Dans l’épaisse forêt qui borde le village, plusieurs jeunes hommes disparaissent. On accuse des étrangers qu’on aurait croisés. On annonce aussi l’apocalypse. Dans Rapture, deuxième volet d’une trilogie à venir, le réalisateur Dominic Sangma revient dans les montagnes du Meghalaya où il a passé son enfance. Un film subtil où la peur est filmée sur un tempo tranquille.
Rapture s’ouvre sur une scène de chasse. Dans une nuit parsemée de torches, courbé au pied des arbres, le village traque les cigales sur les troncs. Tous les arbres sont scrutés : on arrache méthodiquement les insectes de l’écorce. On les jette dans un seau. Les corps s’amassent. Pourtant, vu de l’extérieur, le spectateur assiste à une simple cueillette, à une récolte sans bain de sang. Une scène à l’image du long-métrage ; dans ces montagnes du nord-est de l’Inde, les tours de garde et la violence xénophobe ont des airs paisibles. Rapture est paradoxal sur ce point : alors qu’il raconte un moment de bascule pour le village, avec la disparition de jeunes hommes dans la forêt, la menace d’étrangers plus ou moins fictifs et l’annonciation de la fin du monde, partout, le long-métrage se concentre sur la routine.

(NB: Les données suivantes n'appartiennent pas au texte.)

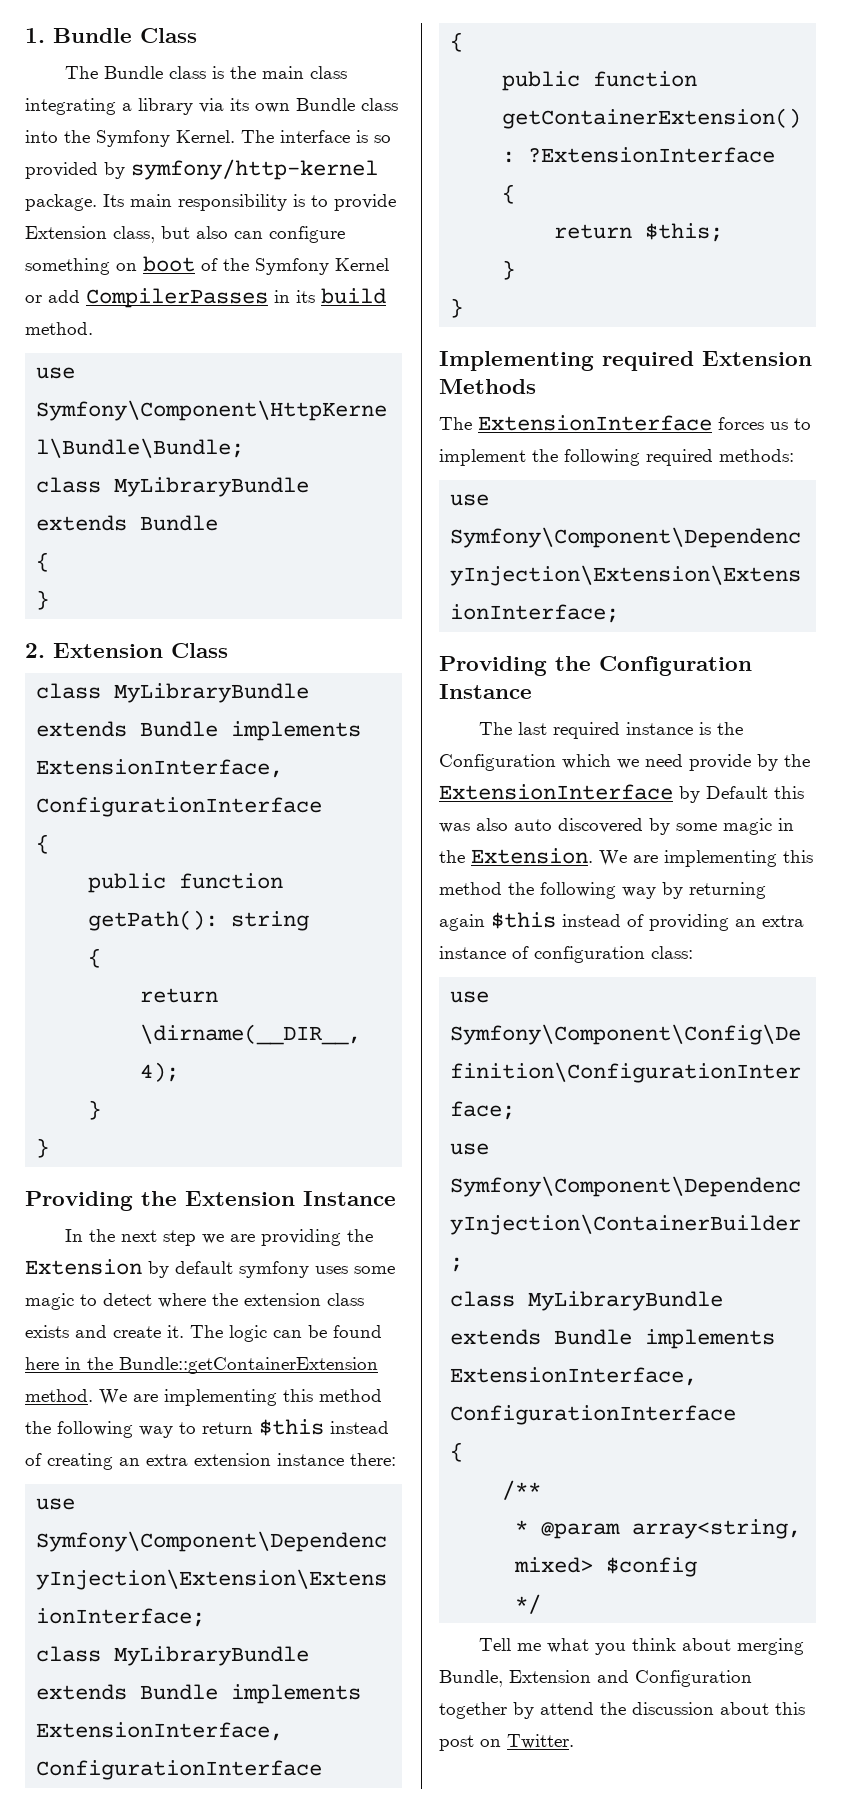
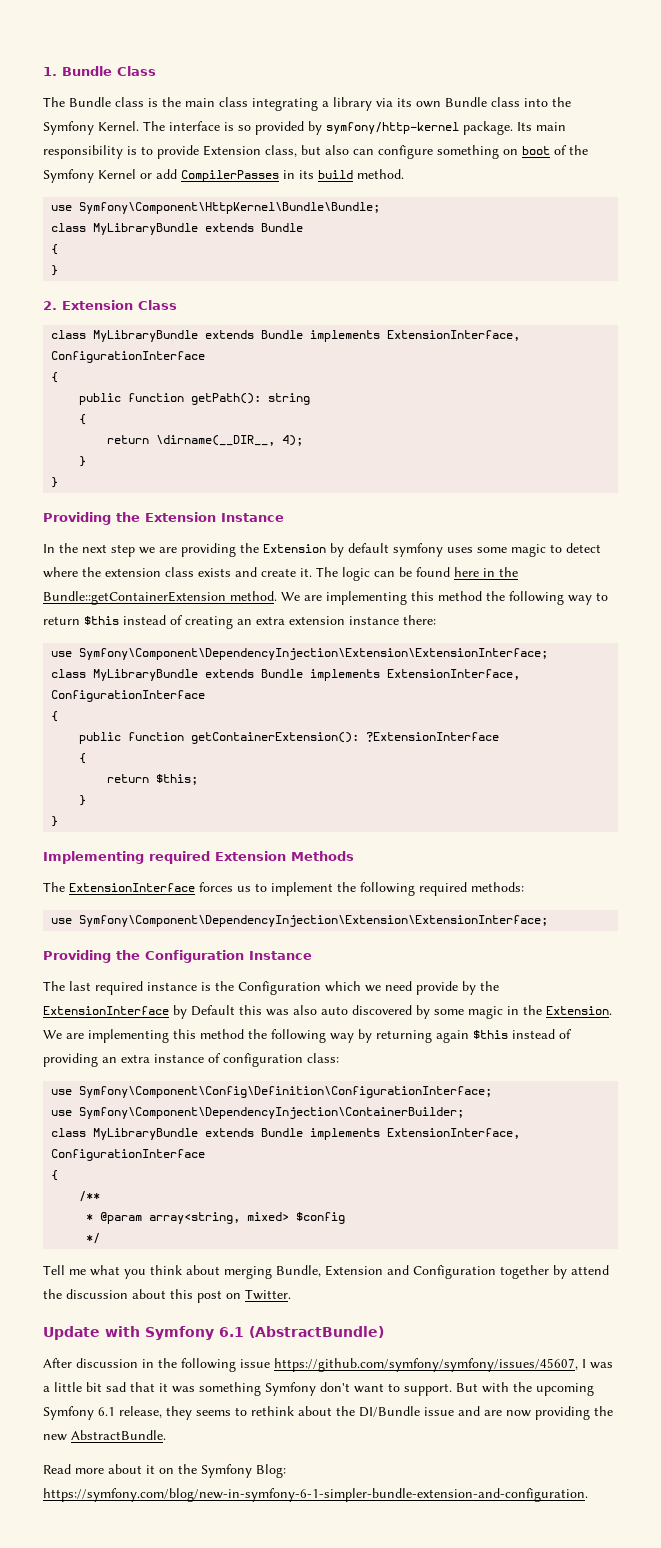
(574, 1741) none -> [43,1326,384,1340] [43,1358,613,1372] [43,1382,594,1396] [43,1406,613,1420] [43,1430,166,1441] [43,1464,286,1478] [43,1488,588,1502] // Update with Symfony 6.1 (AbstractBundle) // After discussion in the following issue https://github.com/symfony/symfony/issues/45607, I was a little bit sad that it was something Symfony don't want to support. But with the upcoming Symfony 6.1 release, they seems to rethink about the DI/Bundle issue and are now providing the new AbstractBundle. // Read more about it on the Symfony Blog: https://symfony.com/blog/new-in-symfony-6-1-simpler-bundle-extension-and-configuration.

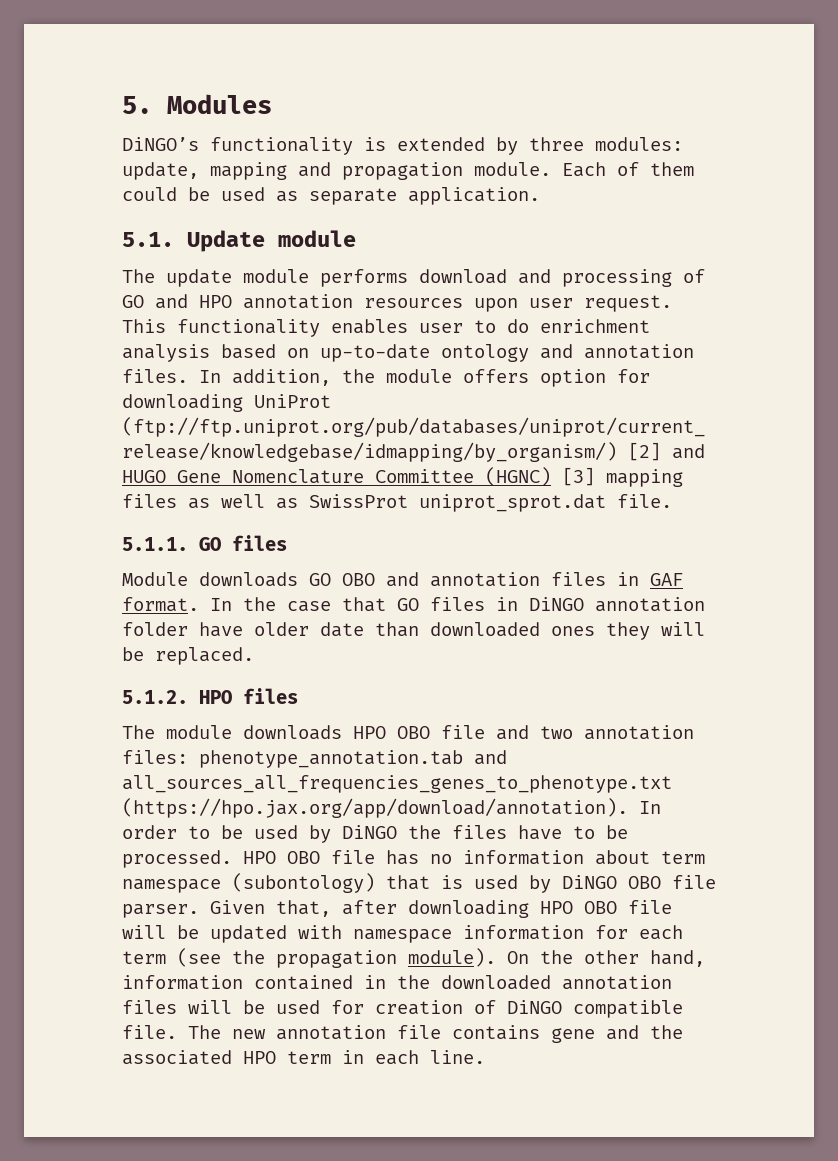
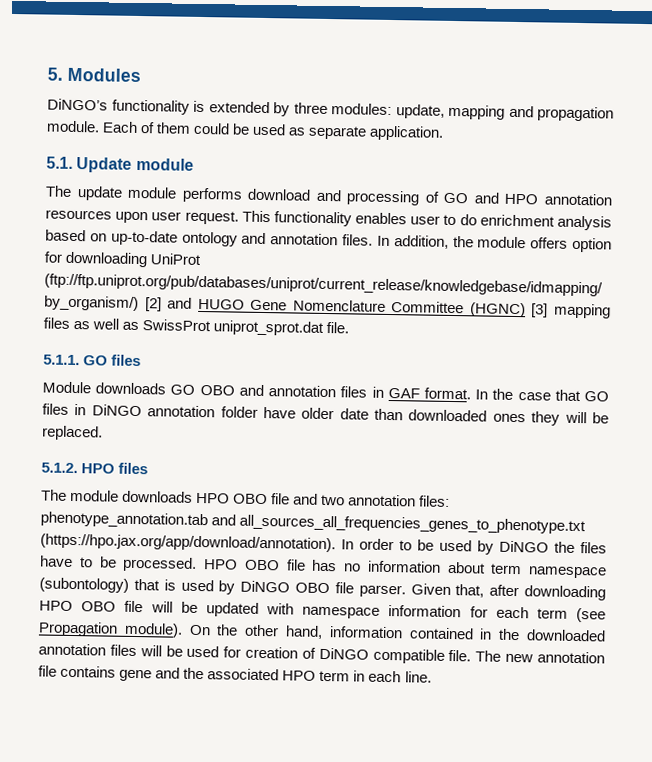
[232,950,397,968] the propagation -> [38,621,118,637] Propagation

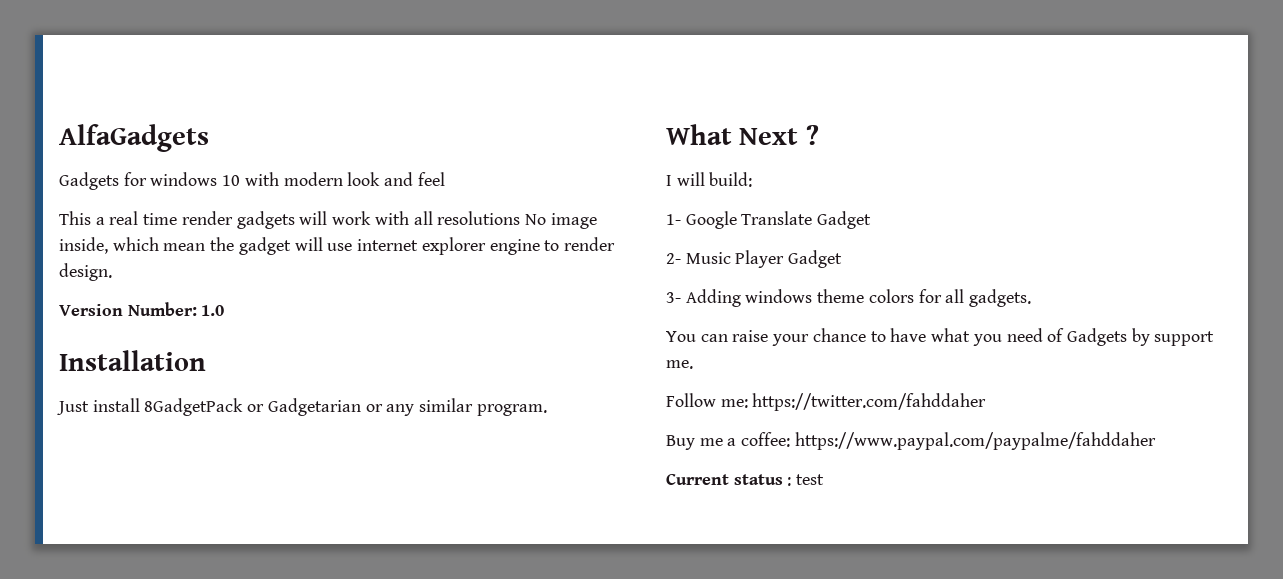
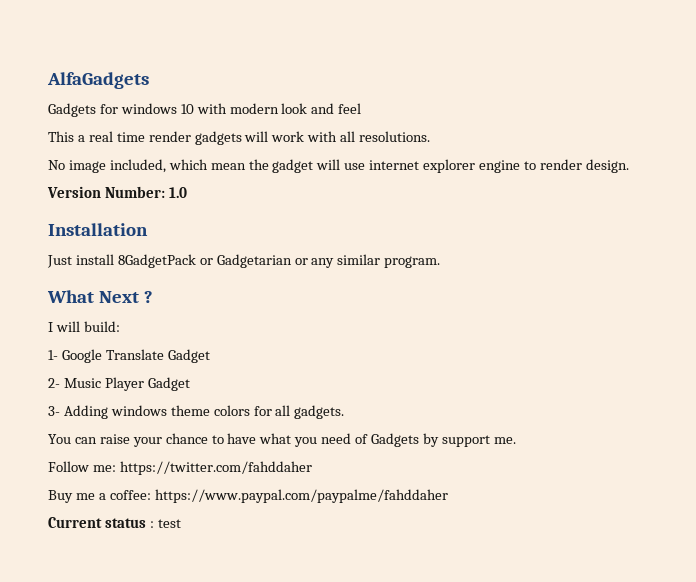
[437,211,521,225] resolutions -> [359,131,431,142] resolutions. //
[59,237,108,254] inside, -> [109,159,166,173] included,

Pour ce faire, Dominic Sangma alterne entre le point de vue presque omniscient d’une caméra qui passe d’un personnage à un autre, s’invitant dans leurs maisons et leurs intimités, et celui de Kasan, dix ans, à mi-chemin entre observateur extérieur et porte d’entrée sur ce monde clos. Réussira-t-on à capturer les étrangers responsables de la disparition des jeunes hommes ? Comment les punira-t-on ? Sont-ils vraiment annonciateurs d’une punition divine, comme l’affirme le prêtre du village ? Si l’heure est aux questions, aucun des habitants ne remettra en doute la culpabilité des étrangers, ni même leur existence. Entre chasse à l’homme et paranoïa collective, le film de Dominic Sangma frappe aussi par son analyse des comportements sociaux et des mécanismes de groupe.